• _Given records_:
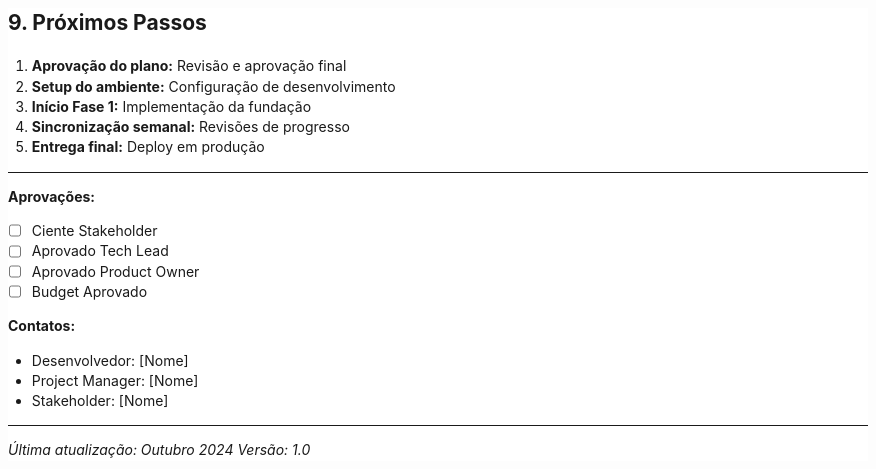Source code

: ## 9. Próximos Passos

1. **Aprovação do plano:** Revisão e aprovação final
2. **Setup do ambiente:** Configuração de desenvolvimento
3. **Início Fase 1:** Implementação da fundação
4. **Sincronização semanal:** Revisões de progresso
5. **Entrega final:** Deploy em produção

---

**Aprovações:**

- [ ] Ciente Stakeholder
- [ ] Aprovado Tech Lead
- [ ] Aprovado Product Owner
- [ ] Budget Aprovado

**Contatos:**
- Desenvolvedor: [Nome]
- Project Manager: [Nome]
- Stakeholder: [Nome]

---

*Última atualização: Outubro 2024*
*Versão: 1.0*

• _Task goal_: Pictures excluded, repeat the records exactly from their opening line through the line containing "- [ ] Aprovado Tech Lead".

• _Exercise solution_:
Source code

: ## 9. Próximos Passos

1. **Aprovação do plano:** Revisão e aprovação final
2. **Setup do ambiente:** Configuração de desenvolvimento
3. **Início Fase 1:** Implementação da fundação
4. **Sincronização semanal:** Revisões de progresso
5. **Entrega final:** Deploy em produção

---

**Aprovações:**

- [ ] Ciente Stakeholder
- [ ] Aprovado Tech Lead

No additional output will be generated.